# GIVEN EXERCISE
Convert the rows below into a Markdown table with two columns, No. and Entry, and put one numbered line in each table row. Skip blank lines and omit the pictures.

# DATASET EXCERPTS
------------------------------------------------
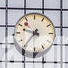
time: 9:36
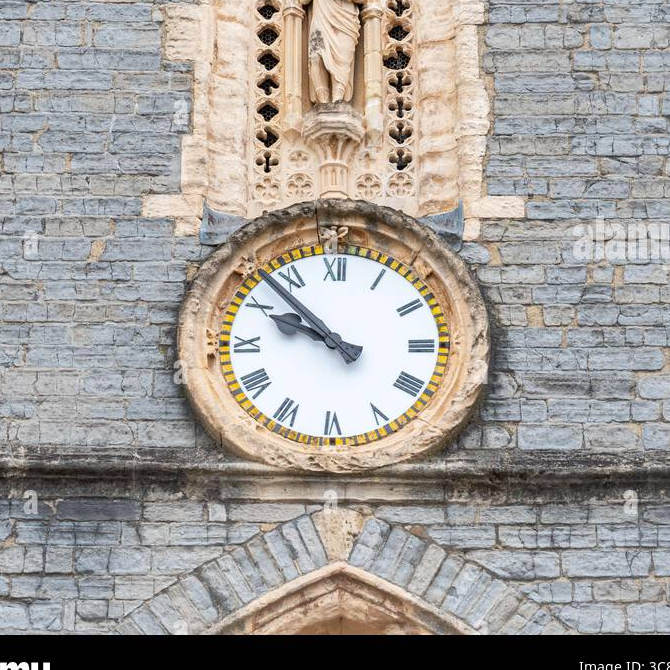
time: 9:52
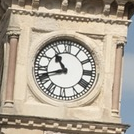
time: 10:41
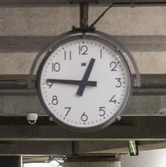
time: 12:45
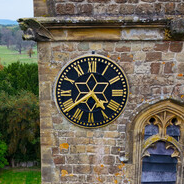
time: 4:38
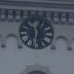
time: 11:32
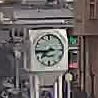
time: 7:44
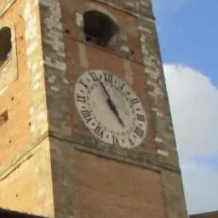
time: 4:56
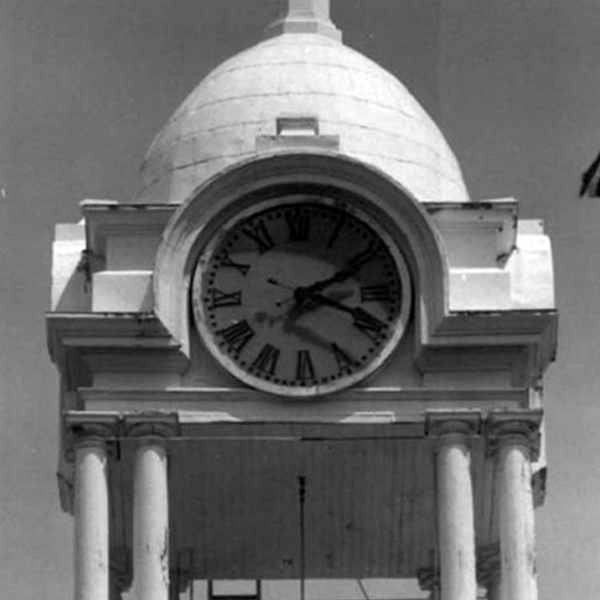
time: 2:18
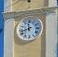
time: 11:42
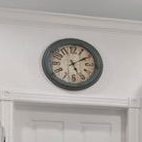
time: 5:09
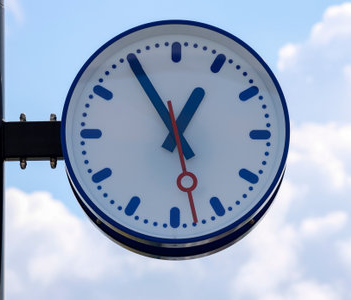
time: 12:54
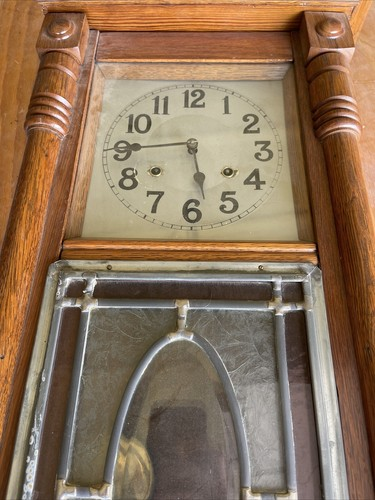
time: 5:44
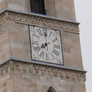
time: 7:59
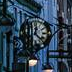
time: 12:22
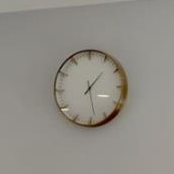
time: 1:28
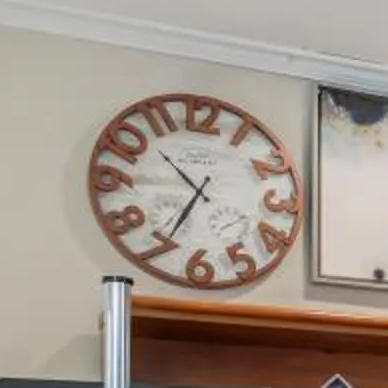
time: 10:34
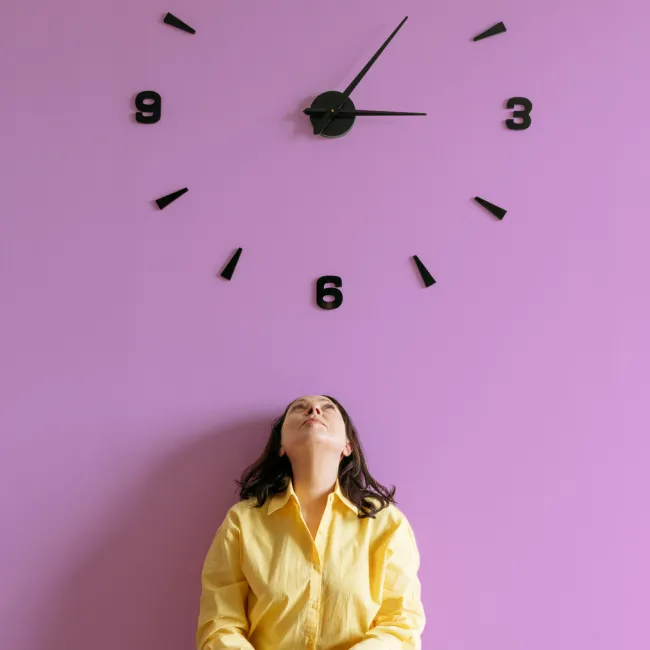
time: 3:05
------------------------------------------------
# TASK RESULT
| No. | Entry |
|---|---|
| 1 | time: 9:36 |
| 2 | time: 9:52 |
| 3 | time: 10:41 |
| 4 | time: 12:45 |
| 5 | time: 4:38 |
| 6 | time: 11:32 |
| 7 | time: 7:44 |
| 8 | time: 4:56 |
| 9 | time: 2:18 |
| 10 | time: 11:42 |
| 11 | time: 5:09 |
| 12 | time: 12:54 |
| 13 | time: 5:44 |
| 14 | time: 7:59 |
| 15 | time: 12:22 |
| 16 | time: 1:28 |
| 17 | time: 10:34 |
| 18 | time: 3:05 |